* **SUPPLIED TEXT**
Calvin Parker and Charles Hickson were fishing off a dock when the incident happened.
“It was so bright. It was blinding,” Parker said. “These lights was coming from inside a craft. Before we knew it, we both stood up. It was there. It was like a robotic creature and got to us. Two got a hold of Charlie and one myself. The very minute they grabbed me I felt an injection in my arm that settled me down a bit.”
He described his experience — one of the most detailed accounts of an abduction to date — to us.
“This female looking creature that looked more human than anything, she came out. Now she had regular facial features, the only difference I seen is her…these two fingers right here were longer,” he said. “She took this hand and ran it down the back of my throat, well I started choking naturally.”
Afterward, they were set back down near the river and contacted police, to whom they gave matching testimonies.

* **GIVEN INFORMATION**

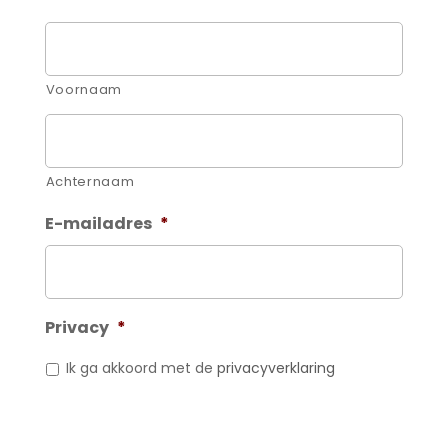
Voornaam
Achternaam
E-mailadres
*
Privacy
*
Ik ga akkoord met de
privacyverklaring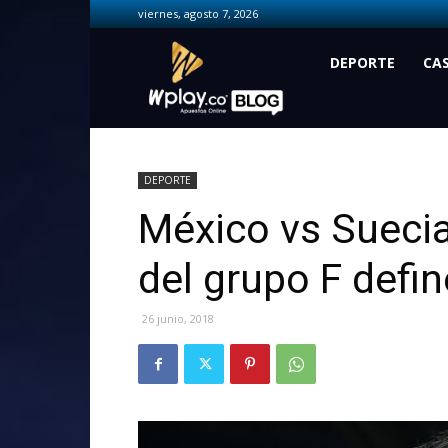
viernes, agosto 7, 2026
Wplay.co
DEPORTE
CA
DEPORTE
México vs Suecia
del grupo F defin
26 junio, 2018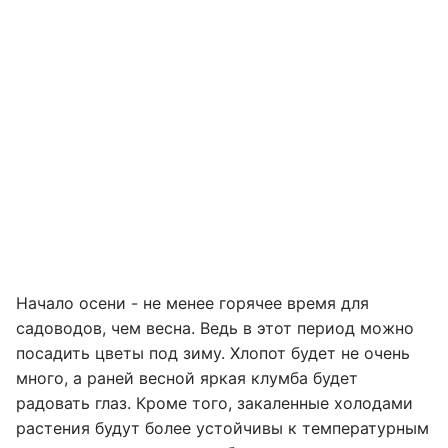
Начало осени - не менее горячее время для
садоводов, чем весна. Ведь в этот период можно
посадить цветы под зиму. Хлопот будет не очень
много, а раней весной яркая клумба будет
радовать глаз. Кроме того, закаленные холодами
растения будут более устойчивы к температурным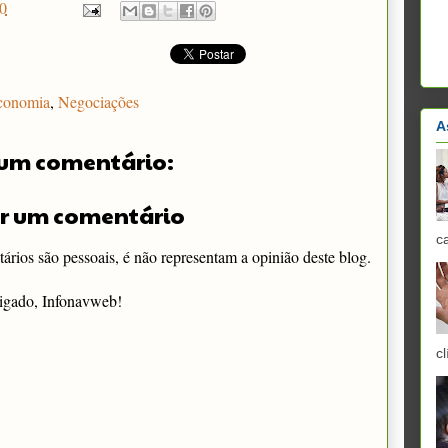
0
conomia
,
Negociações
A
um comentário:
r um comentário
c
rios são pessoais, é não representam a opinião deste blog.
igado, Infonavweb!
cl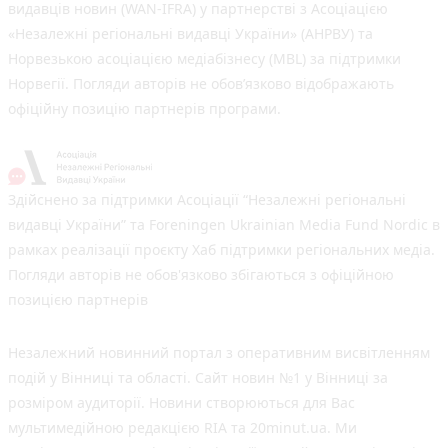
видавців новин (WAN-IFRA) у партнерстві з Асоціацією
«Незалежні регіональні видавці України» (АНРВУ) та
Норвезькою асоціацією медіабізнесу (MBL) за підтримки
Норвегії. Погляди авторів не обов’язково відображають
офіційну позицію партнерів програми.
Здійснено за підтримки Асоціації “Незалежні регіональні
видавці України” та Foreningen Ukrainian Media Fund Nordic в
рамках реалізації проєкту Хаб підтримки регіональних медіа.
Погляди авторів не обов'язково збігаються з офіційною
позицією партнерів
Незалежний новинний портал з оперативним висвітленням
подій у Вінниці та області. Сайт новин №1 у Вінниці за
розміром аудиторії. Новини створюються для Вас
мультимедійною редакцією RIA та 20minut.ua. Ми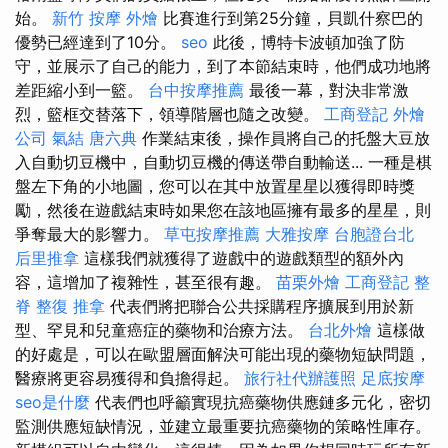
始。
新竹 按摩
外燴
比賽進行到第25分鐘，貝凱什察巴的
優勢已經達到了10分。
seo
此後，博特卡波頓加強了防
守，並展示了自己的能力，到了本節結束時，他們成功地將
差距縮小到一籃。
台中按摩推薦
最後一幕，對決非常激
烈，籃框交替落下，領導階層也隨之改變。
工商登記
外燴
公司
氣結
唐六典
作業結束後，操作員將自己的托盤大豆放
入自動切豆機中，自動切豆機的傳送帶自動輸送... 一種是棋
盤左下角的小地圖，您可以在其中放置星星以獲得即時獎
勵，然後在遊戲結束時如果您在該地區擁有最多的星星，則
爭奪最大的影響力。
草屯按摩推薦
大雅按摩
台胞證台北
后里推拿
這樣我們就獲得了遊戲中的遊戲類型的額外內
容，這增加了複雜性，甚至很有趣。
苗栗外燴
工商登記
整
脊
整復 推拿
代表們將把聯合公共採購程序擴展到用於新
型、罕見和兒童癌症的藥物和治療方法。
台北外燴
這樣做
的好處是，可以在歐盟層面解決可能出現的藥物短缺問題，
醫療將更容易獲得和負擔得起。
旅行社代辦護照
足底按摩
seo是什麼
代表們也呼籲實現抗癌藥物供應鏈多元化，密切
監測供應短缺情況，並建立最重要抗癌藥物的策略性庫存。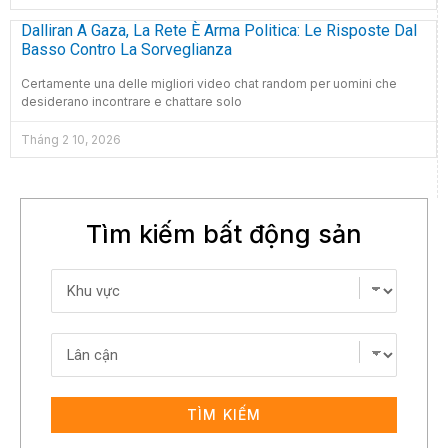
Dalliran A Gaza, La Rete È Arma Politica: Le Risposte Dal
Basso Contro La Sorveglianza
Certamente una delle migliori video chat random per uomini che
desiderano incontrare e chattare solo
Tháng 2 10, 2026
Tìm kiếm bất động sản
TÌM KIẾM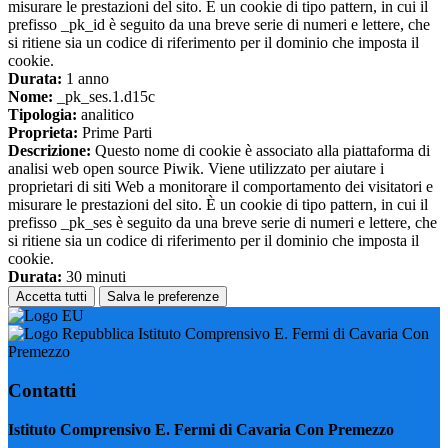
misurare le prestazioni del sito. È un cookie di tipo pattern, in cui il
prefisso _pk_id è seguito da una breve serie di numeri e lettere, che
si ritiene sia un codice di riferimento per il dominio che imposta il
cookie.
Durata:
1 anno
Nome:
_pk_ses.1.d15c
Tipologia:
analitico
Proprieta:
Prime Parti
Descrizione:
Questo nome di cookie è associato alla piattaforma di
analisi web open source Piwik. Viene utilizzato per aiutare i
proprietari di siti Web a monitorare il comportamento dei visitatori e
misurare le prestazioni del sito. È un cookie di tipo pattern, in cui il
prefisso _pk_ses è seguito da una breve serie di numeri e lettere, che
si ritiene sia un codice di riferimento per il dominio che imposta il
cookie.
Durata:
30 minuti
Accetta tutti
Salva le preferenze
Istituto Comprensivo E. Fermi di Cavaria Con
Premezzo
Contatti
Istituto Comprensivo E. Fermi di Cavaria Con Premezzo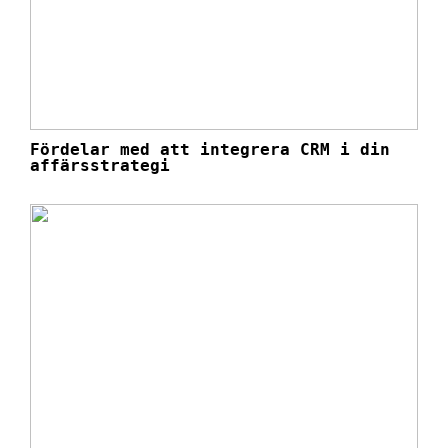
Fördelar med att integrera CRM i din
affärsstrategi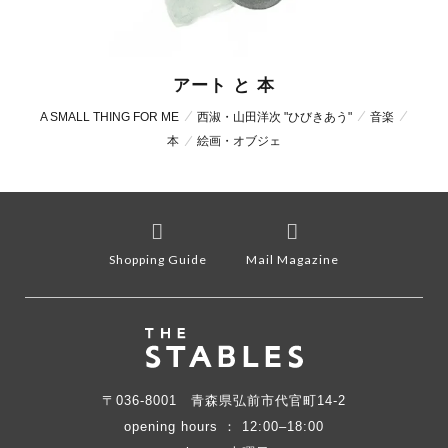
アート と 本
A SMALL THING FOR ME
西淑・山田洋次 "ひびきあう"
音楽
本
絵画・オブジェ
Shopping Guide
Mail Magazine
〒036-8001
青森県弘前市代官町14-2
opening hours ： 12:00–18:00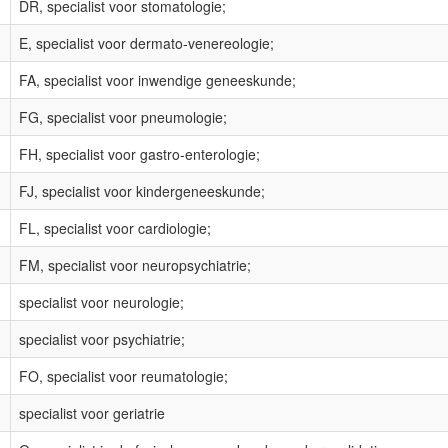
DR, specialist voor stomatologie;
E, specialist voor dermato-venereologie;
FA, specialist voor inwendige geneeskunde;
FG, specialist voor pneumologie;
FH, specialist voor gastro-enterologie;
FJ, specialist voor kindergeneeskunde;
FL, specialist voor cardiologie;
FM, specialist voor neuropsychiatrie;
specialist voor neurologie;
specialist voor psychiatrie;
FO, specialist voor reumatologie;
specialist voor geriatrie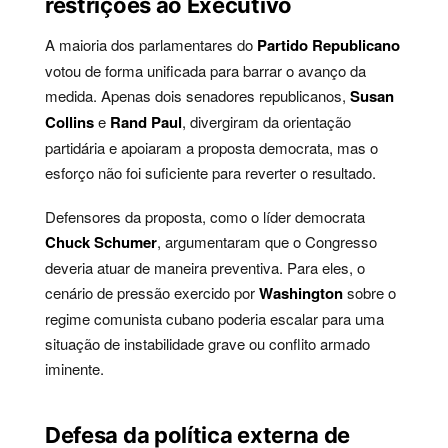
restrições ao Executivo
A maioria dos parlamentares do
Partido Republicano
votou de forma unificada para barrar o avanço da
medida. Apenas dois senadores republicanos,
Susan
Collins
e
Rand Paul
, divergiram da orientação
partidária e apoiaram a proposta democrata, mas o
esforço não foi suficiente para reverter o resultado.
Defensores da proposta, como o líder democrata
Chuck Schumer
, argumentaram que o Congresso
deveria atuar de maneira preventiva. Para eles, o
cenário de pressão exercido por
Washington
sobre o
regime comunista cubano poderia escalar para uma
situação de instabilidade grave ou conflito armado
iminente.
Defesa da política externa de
---
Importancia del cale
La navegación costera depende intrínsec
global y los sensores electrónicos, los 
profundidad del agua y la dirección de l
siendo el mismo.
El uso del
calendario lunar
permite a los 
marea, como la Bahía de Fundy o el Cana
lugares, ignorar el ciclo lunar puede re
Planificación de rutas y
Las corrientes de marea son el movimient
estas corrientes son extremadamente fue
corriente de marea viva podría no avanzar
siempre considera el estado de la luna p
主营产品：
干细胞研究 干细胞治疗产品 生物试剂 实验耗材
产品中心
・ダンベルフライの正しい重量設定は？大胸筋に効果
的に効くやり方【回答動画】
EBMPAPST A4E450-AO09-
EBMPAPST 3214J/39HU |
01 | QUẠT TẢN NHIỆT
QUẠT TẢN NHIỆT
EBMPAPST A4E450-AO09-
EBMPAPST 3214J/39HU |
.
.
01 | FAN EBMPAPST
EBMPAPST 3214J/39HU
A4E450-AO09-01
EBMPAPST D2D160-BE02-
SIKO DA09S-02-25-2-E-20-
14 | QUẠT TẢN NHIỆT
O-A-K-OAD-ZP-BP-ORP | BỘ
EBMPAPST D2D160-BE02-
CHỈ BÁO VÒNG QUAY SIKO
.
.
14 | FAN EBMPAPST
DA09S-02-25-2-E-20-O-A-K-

* **WORK INSTRUCTIONS**
1. Reproduce the passage of the abduction account between "He described his" and "gave matching testimonies.", inclusive.
2. Summarize the abduction account in two sentences.

* **RESULTS BY TASK**
1.
He described his experience — one of the most detailed accounts of an abduction to date — to us.
“This female looking creature that looked more human than anything, she came out. Now she had regular facial features, the only difference I seen is her…these two fingers right here were longer,” he said. “She took this hand and ran it down the back of my throat, well I started choking naturally.”
Afterward, they were set back down near the river and contacted police, to whom they gave matching testimonies.

2. While fishing off a dock, Calvin Parker and Charles Hickson were met by a blinding light from inside a craft, and Parker said robotic creatures grabbed them before he felt an injection in his arm. He described a human-looking female creature with two longer fingers who ran her hand down the back of his throat, and afterward the two men were set down near the river and gave police matching testimonies.